2. Reduce interruptions. Teach residents to avoid distractions caused by pagers, phone calls, and other tasks during handoffs, says Subha Airan-Javia, MD, a hospitalist and IT physician advisor at the Hospital of the University of Pennsylvania in Philadelphia, who also trains residents and medical students on how to conduct handoffs. Alert nurses that they should page residents only with emergency situations while trainees are engaged in handoffs.
3. Set specific times for handoffs. Of course, the reality of this depends on the setting. Some rotations and schedules will be more conducive to specific handoff times than others.
4. Use templates for sign-outs—preferably computerized templates, if available, says Jennifer Kogan, MD, assistant professor of internal medicine at the Hospital of the University of Pennsylvania. With templates, residents get used to seeing information in the same places, which makes locating patient data easier. Electronic templates can also prepopulate patient information, thereby cutting the time spent and the chance of errors.
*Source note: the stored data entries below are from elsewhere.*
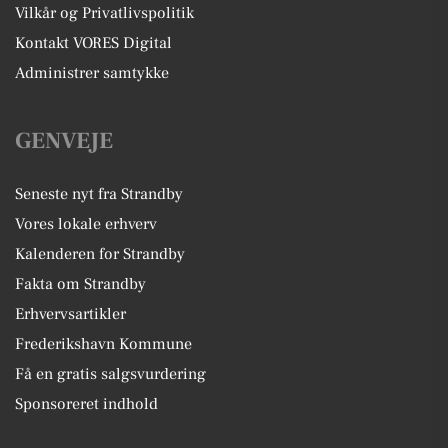
Vilkår og Privatlivspolitik
Kontakt VORES Digital
Administrer samtykke
GENVEJE
Seneste nyt fra Strandby
Vores lokale erhverv
Kalenderen for Strandby
Fakta om Strandby
Erhvervsartikler
Frederikshavn Kommune
Få en gratis salgsvurdering
Sponsoreret indhold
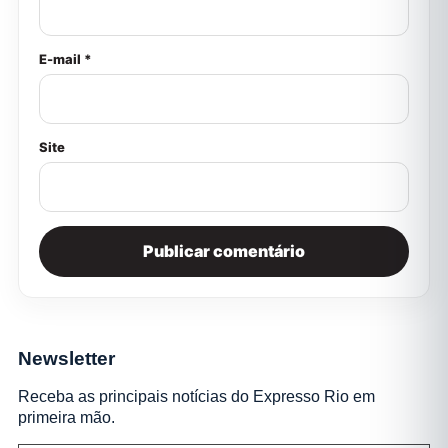
E-mail *
Site
Newsletter
Receba as principais notícias do Expresso Rio em
primeira mão.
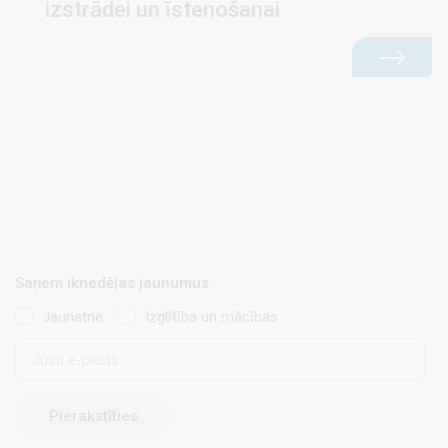
izstrādei un īstenošanai
Saņem iknedēļas jaunumus
Jaunatne
Izglītība un mācības
E-
pasts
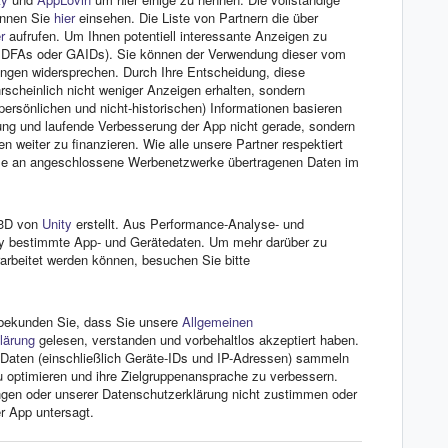
önnen Sie
hier
einsehen. Die Liste von Partnern die über
r
aufrufen. Um Ihnen potentiell interessante Anzeigen zu
s IDFAs oder GAIDs). Sie können der Verwendung dieser vom
lungen widersprechen. Durch Ihre Entscheidung, diese
rscheinlich nicht weniger Anzeigen erhalten, sondern
persönlichen und nicht-historischen) Informationen basieren
ung und laufende Verbesserung der App nicht gerade, sondern
 weiter zu finanzieren. Wie alle unsere Partner respektiert
alle an angeschlossene Werbenetzwerke übertragenen Daten im
y3D von
Unity
erstellt. Aus Performance-Analyse- und
ty bestimmte App- und Gerätedaten. Um mehr darüber zu
rarbeitet werden können, besuchen Sie bitte
p bekunden Sie, dass Sie unsere
Allgemeinen
lärung
gelesen, verstanden und vorbehaltlos akzeptiert haben.
r Daten (einschließlich Geräte-IDs und IP-Adressen) sammeln
 optimieren und ihre Zielgruppenansprache zu verbessern.
en oder unserer Datenschutzerklärung nicht zustimmen oder
er App untersagt.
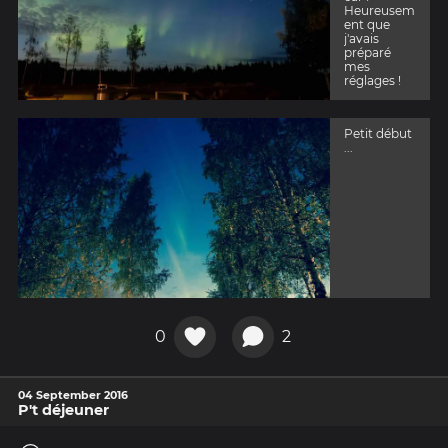
Heureusem
ent que
j'avais
préparé
mes
réglages !
Petit début
...
0
2
04 September 2016
P't déjeuner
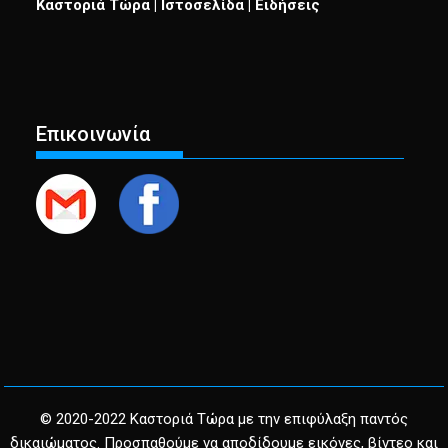
Καστοριά Τώρα | Ιστοσελίδα | Ειδήσεις
Επικοινωνία
© 2020-2022 Καστοριά Τώρα με την επιφύλαξη παντός
δικαιώματος. Προσπαθούμε να αποδίδουμε εικόνες, βίντεο και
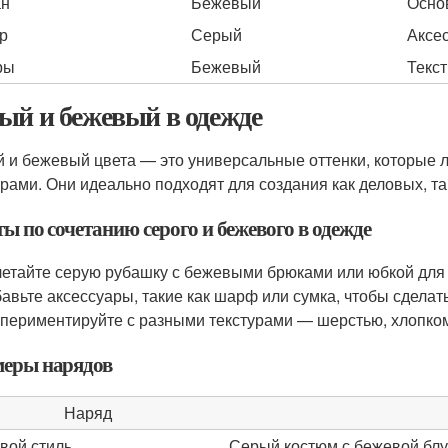
ан
Бежевый
Осно
р
Серый
Аксе
ры
Бежевый
Текст
ый и бежевый в одежде
 и бежевый цвета — это универсальные оттенки, которые л
урами. Они идеально подходят для создания как деловых, т
ы по сочетанию серого и бежевого в одежде
етайте серую рубашку с бежевыми брюками или юбкой для 
авьте аксессуары, такие как шарф или сумка, чтобы сделат
периментируйте с разными текстурами — шерстью, хлопком
еры нарядов
Наряд
вой стиль
Серый костюм с бежевой блу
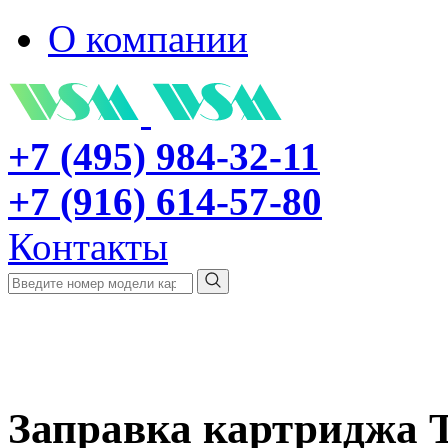
О компании
+7 (495) 984-32-11
+7 (916) 614-57-80
Контакты
Заправка картриджа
5. Empower givers and receivers. Both parties should feel comfortable enough to ask the other practitioner to slow down or elaborate, Airan-Javia says.
6. Review every patient. Residents should review each patient during the handoff, Arora says. The giver should verbally identify each patient and state the anticipated problems. The receiver should take notes and read back all of the items on the to-do list to ensure that he or she understood everything.
7. Identify sick patients up front. If the patient is sick or the team is particularly concerned, the giver should say that at the beginning of the patient's handoff, says Airan-Javia.
8. Explain the rationale. It's common to note "check basic metabolic profile" in the handoff documentation. But the resident should specify that he or she is concerned about the patient's potassium levels, not sodium levels, for example.